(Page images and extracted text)
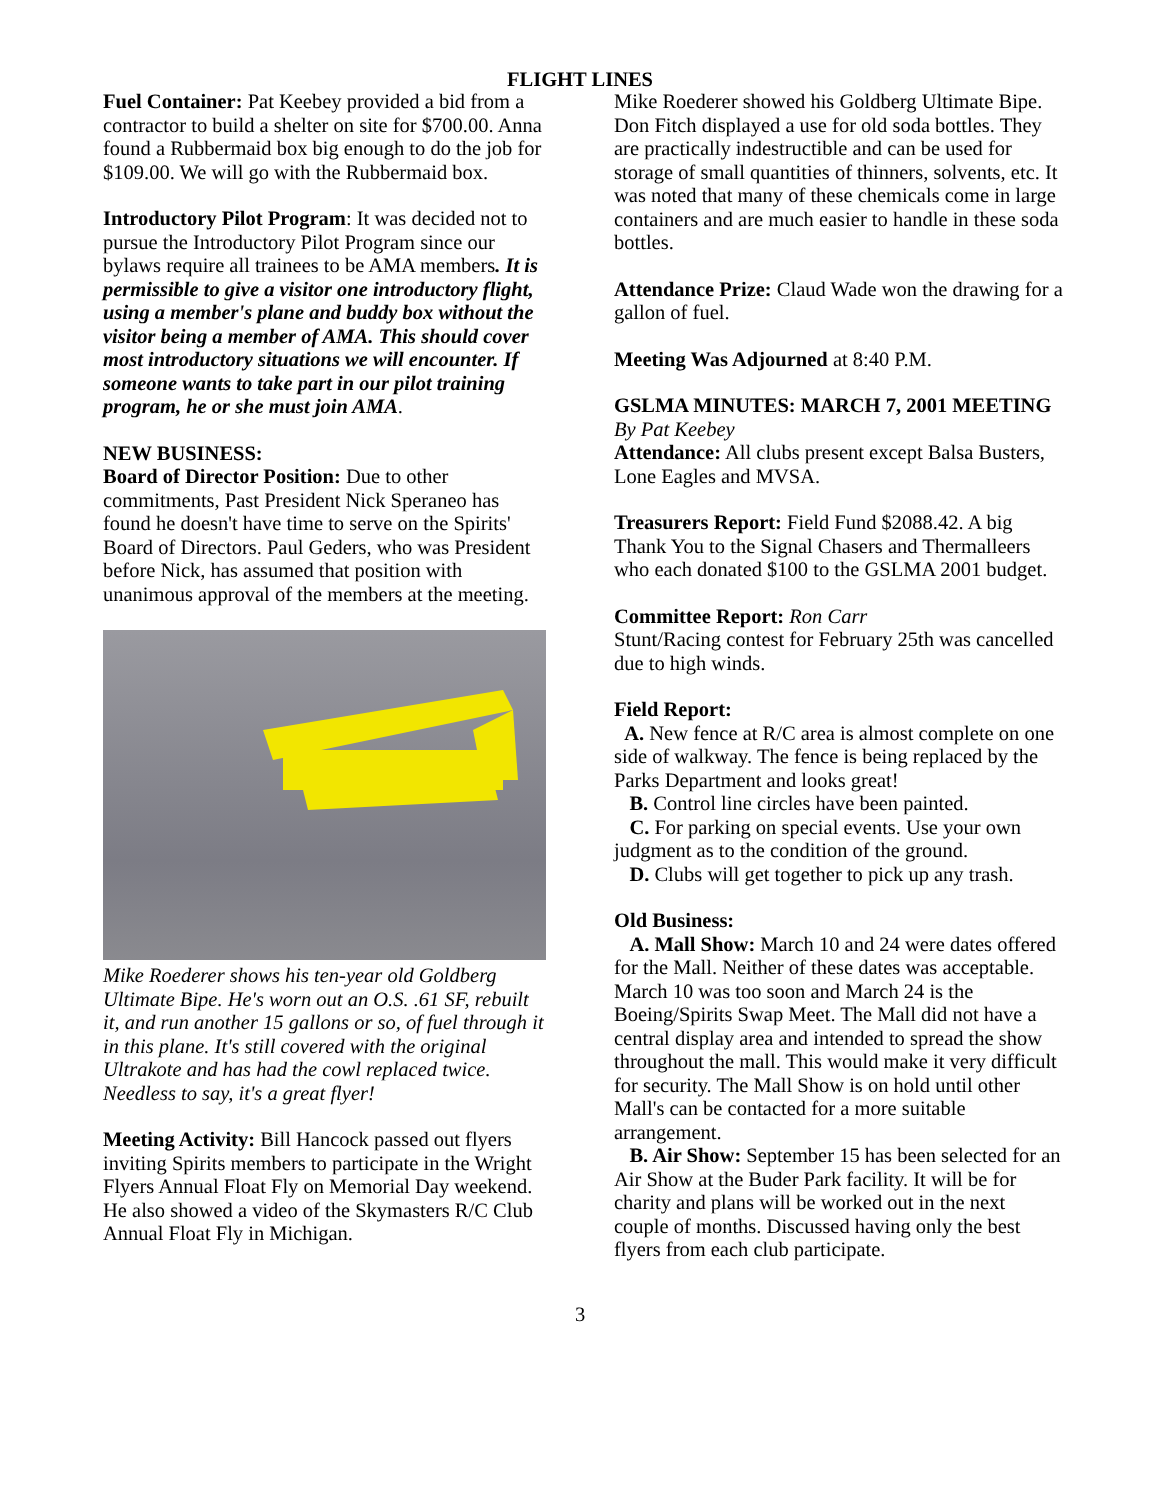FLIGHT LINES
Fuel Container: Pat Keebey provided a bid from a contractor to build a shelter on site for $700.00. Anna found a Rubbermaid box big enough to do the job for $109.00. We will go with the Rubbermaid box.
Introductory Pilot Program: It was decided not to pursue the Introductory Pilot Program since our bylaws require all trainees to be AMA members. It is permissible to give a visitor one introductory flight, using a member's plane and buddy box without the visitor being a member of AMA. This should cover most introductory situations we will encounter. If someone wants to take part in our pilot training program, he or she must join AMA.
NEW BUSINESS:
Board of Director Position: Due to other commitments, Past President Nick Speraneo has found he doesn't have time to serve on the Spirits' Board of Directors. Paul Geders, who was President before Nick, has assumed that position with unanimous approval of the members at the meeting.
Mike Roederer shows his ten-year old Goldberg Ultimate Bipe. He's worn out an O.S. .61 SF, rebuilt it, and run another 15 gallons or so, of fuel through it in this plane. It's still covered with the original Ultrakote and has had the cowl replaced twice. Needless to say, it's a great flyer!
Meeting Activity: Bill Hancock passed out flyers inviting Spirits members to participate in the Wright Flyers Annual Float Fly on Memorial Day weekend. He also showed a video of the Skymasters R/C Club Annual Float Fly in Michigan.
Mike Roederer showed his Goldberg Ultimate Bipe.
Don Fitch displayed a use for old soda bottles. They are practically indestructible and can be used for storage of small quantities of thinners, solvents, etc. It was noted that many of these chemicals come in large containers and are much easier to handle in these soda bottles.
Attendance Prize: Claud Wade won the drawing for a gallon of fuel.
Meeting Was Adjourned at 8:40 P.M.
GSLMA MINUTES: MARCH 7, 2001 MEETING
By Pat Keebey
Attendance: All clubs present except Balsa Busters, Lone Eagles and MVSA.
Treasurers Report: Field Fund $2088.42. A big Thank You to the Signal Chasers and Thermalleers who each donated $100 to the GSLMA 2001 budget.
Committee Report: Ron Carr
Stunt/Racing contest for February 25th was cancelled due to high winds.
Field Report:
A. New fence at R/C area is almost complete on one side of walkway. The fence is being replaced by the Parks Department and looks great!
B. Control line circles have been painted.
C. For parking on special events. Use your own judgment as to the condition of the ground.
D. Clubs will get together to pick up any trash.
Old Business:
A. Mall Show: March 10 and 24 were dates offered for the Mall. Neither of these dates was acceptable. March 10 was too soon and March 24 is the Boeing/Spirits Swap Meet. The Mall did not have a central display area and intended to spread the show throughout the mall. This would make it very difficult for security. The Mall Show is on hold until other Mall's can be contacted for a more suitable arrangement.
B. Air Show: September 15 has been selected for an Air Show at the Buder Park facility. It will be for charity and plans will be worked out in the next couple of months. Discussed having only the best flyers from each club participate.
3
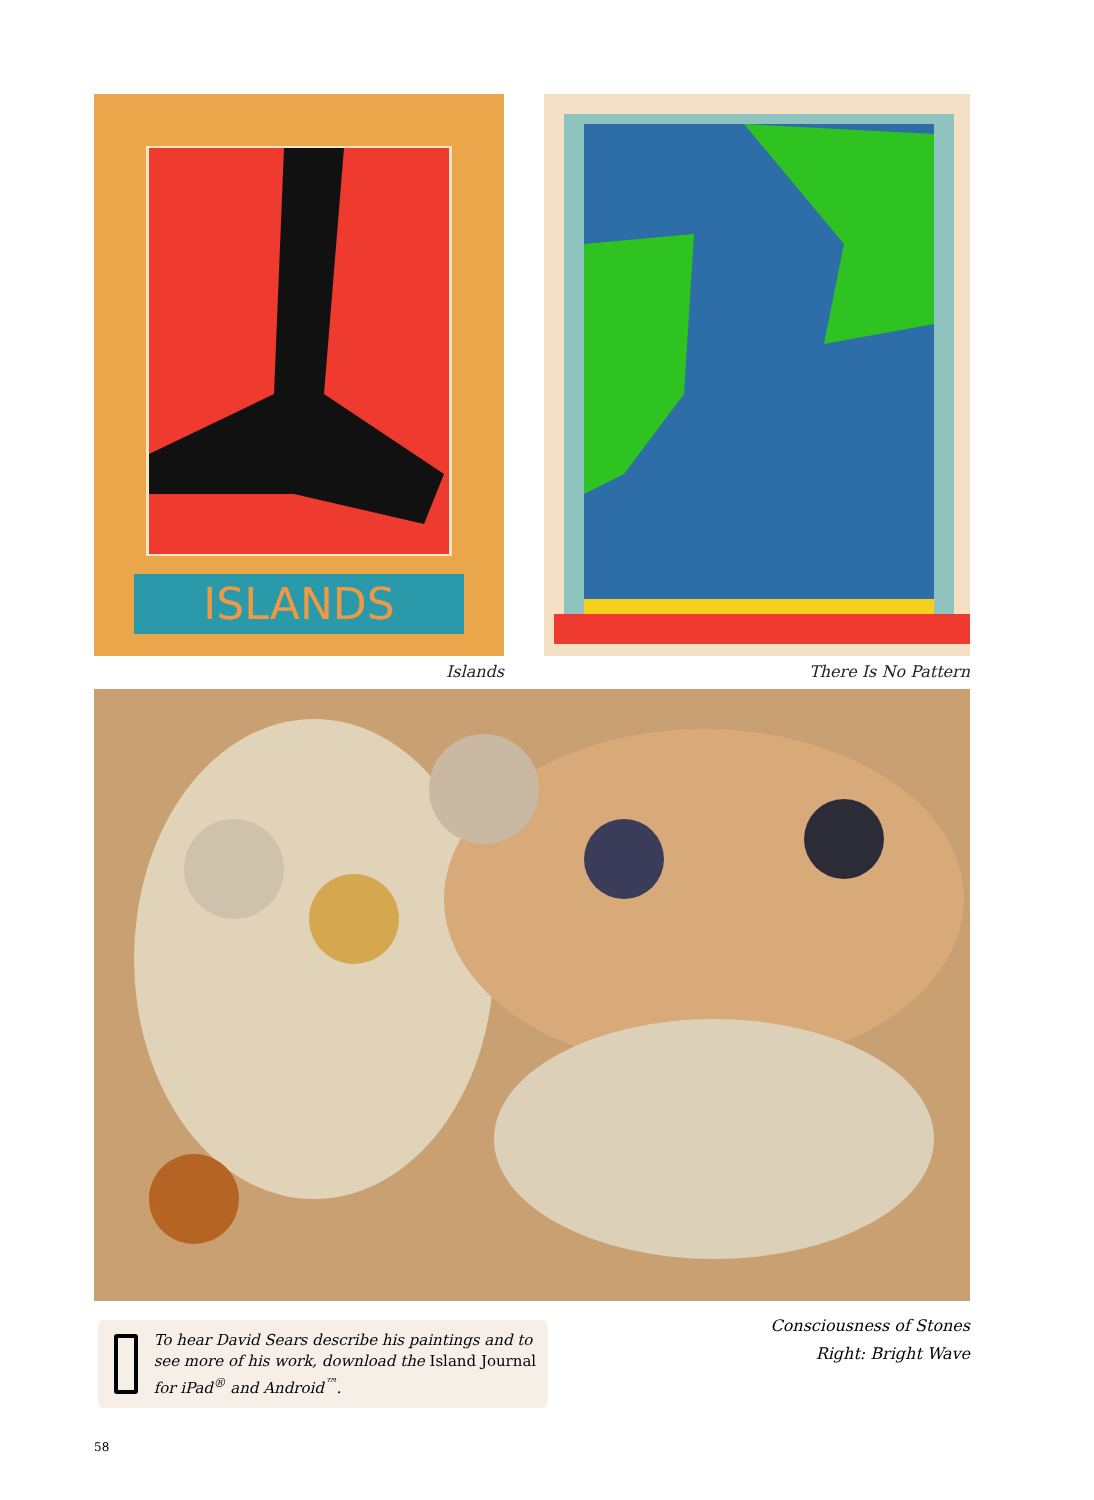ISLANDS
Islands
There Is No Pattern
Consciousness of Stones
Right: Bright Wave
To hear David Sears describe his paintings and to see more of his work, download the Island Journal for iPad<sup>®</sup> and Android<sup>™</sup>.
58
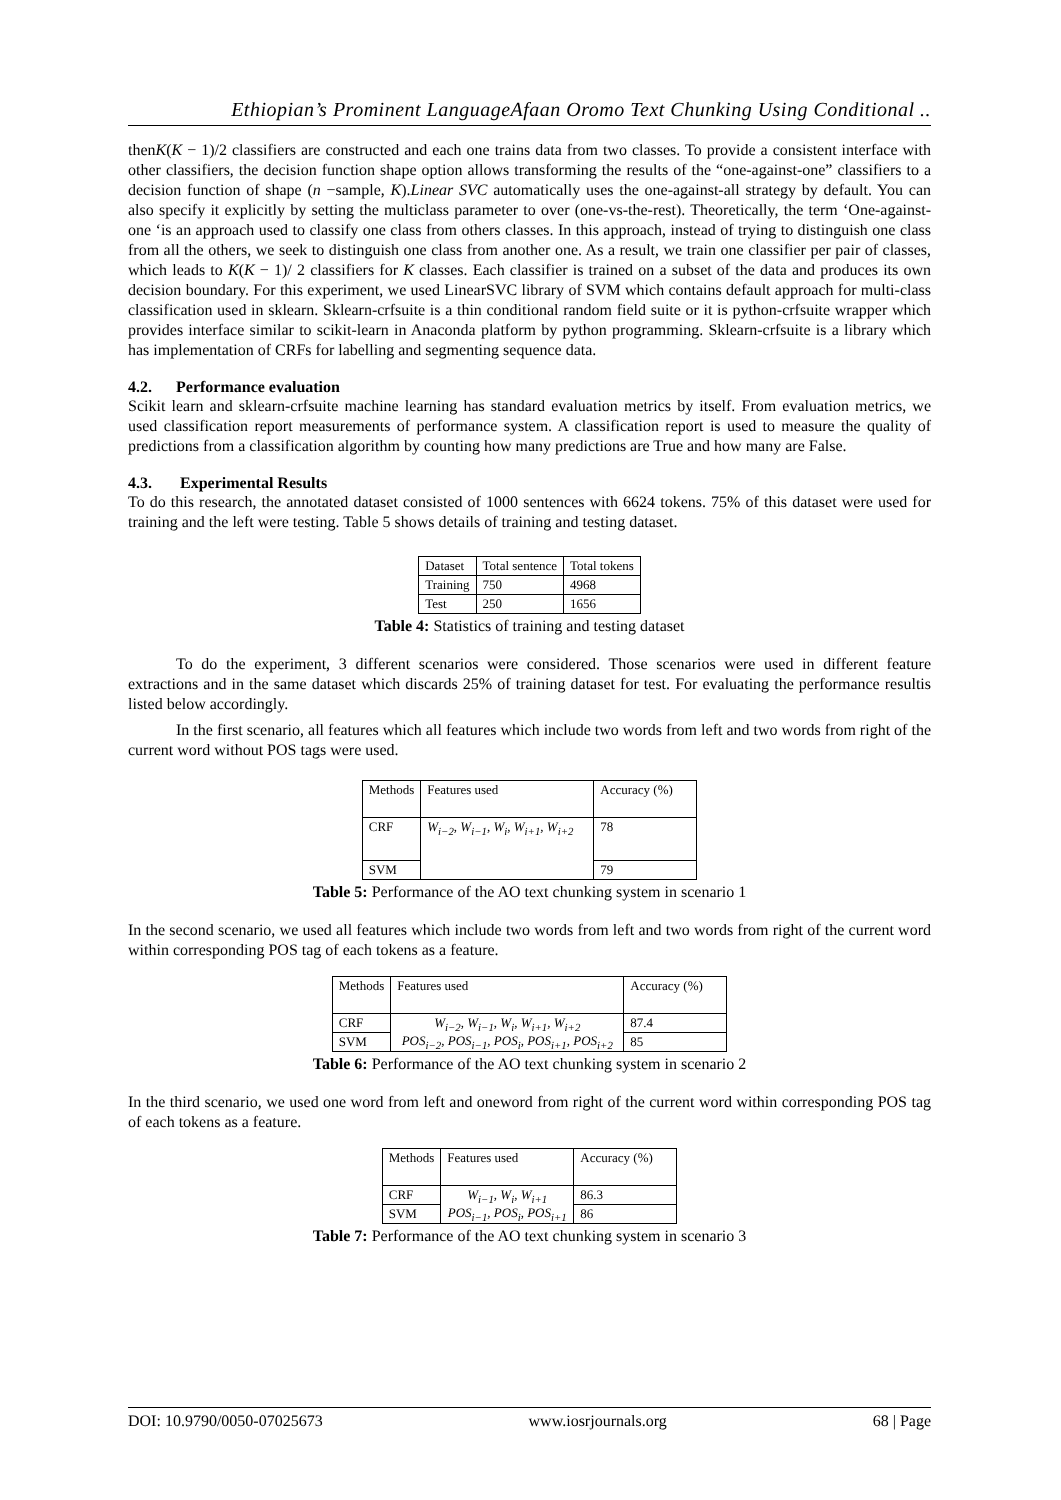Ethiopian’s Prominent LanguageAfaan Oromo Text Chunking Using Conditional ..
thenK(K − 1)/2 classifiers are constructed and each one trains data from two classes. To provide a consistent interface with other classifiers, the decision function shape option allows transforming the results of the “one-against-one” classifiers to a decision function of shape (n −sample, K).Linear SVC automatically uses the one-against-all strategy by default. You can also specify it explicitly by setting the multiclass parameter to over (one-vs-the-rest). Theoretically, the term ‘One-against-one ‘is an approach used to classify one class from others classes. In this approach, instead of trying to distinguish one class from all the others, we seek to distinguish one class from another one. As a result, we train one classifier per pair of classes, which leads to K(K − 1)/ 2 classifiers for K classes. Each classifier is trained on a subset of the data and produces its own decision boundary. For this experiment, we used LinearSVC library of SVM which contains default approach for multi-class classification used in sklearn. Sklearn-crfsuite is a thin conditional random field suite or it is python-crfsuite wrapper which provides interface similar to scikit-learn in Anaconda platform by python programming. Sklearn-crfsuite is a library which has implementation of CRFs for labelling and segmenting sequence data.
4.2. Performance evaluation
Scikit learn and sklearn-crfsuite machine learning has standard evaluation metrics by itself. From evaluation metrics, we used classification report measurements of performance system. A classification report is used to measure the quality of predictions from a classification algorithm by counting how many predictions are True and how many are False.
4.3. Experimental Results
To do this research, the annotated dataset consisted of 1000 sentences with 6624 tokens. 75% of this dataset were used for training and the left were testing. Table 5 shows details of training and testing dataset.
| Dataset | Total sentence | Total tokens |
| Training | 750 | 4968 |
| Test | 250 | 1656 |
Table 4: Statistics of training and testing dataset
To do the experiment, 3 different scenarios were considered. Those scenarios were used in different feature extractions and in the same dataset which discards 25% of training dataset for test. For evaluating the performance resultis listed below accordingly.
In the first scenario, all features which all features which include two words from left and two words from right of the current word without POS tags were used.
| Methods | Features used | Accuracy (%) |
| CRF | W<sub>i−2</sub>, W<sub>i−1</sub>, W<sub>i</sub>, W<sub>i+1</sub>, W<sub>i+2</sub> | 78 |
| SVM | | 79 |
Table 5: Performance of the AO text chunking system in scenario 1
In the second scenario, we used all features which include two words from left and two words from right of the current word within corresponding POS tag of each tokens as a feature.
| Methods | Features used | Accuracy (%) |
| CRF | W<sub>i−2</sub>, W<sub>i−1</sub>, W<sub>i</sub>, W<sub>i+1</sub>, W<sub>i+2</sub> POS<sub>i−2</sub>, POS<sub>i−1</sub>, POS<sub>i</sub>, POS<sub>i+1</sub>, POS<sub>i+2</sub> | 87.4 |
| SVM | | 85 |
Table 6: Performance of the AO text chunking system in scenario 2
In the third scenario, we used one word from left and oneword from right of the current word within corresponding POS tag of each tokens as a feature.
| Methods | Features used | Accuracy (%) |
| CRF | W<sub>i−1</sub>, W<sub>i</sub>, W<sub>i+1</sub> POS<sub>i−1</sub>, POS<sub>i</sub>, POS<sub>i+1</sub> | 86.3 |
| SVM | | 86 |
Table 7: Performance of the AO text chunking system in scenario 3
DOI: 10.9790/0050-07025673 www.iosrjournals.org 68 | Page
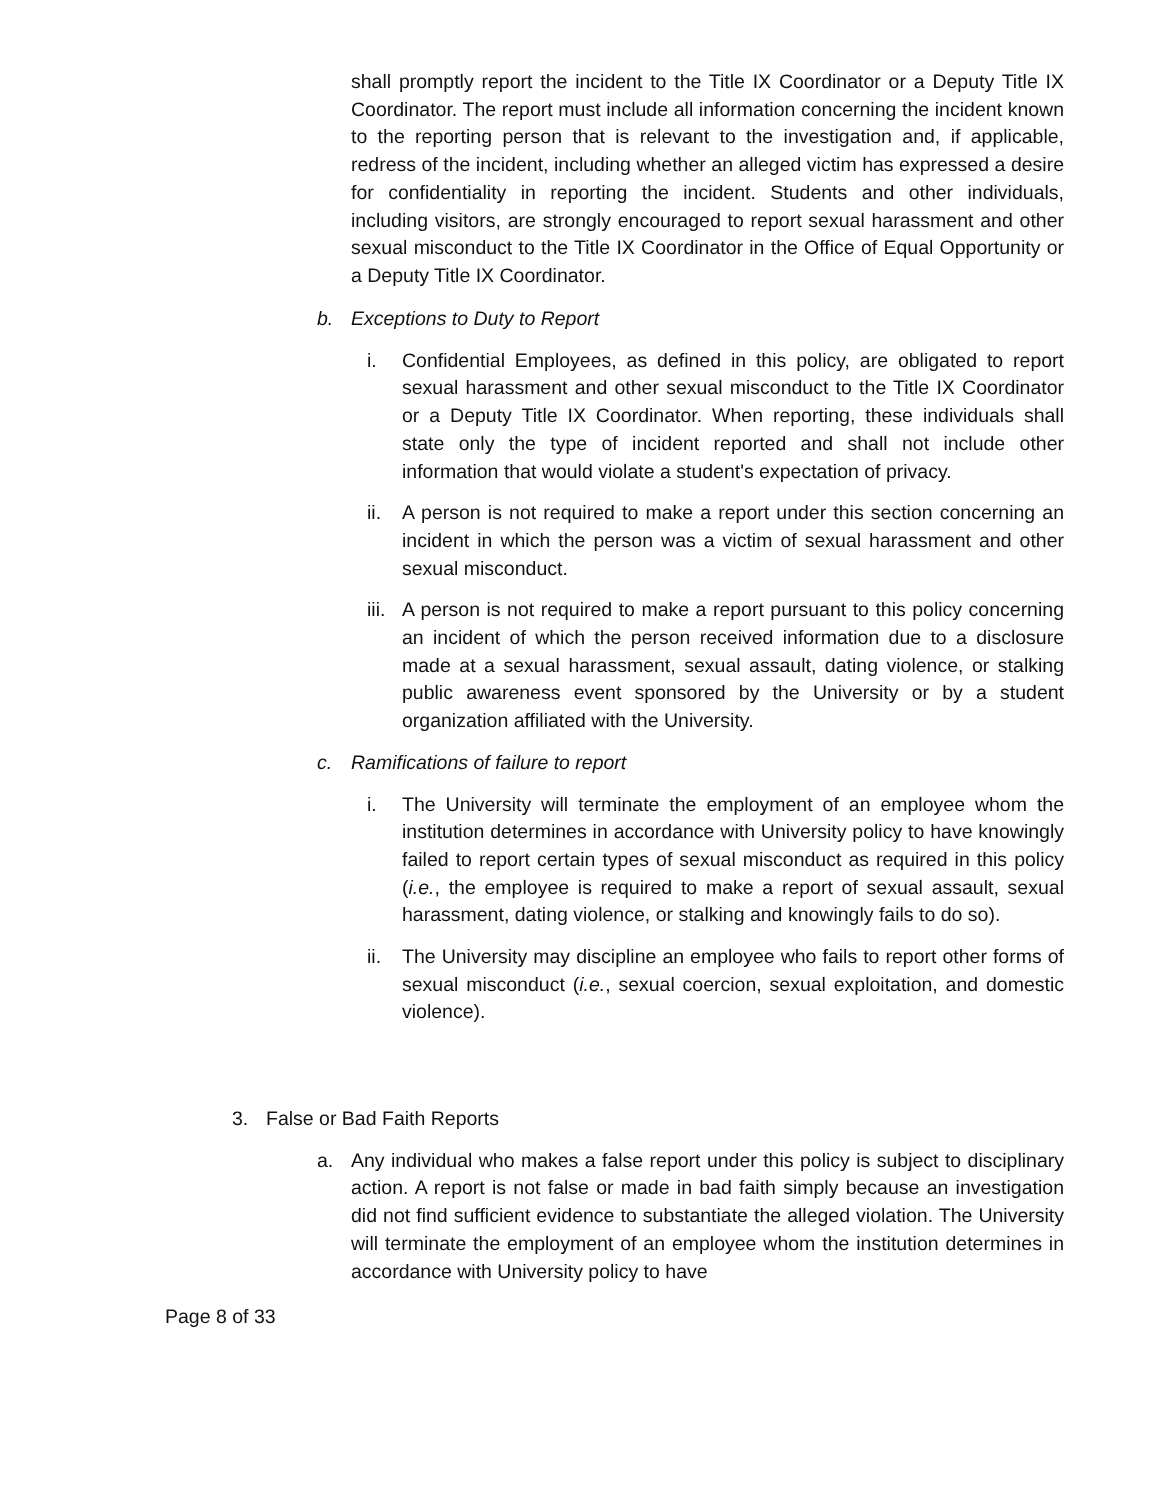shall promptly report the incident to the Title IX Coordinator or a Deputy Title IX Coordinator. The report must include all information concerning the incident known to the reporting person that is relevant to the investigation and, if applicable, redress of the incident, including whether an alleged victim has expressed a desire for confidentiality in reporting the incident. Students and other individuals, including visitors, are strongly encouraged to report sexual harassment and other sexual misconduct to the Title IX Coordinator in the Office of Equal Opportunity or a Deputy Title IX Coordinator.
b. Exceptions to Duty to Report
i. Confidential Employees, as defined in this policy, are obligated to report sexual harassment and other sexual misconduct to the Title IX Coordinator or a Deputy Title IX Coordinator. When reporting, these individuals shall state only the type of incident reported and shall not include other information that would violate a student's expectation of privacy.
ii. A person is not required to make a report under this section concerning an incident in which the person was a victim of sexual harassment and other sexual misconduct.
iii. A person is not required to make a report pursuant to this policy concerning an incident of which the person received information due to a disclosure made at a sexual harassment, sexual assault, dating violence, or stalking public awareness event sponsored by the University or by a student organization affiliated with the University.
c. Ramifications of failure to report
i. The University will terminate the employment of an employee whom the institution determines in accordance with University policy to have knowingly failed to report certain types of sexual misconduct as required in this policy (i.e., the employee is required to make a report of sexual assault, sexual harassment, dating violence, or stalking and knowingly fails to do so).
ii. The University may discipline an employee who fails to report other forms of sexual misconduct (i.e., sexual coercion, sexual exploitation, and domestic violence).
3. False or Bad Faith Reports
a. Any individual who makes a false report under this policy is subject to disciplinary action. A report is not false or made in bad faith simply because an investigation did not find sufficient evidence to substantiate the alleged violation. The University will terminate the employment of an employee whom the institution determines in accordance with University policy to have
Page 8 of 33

■ **GOAL OF THE EXERCISE**
Output the lines above between the one holding "B. Control line circles have been painted." and the one holding "A. Mall Show: March", inclusive, with nothing before or after them.

■ **TASK SOLUTION**
B. Control line circles have been painted.
C. For parking on special events. Use your own judgment as to the condition of the ground.
D. Clubs will get together to pick up any trash.
Old Business:
A. Mall Show: March 10 and 24 were dates offered for the Mall. Neither of these dates was acceptable. March 10 was too soon and March 24 is the Boeing/Spirits Swap Meet. The Mall did not have a central display area and intended to spread the show throughout the mall. This would make it very difficult for security. The Mall Show is on hold until other Mall's can be contacted for a more suitable arrangement.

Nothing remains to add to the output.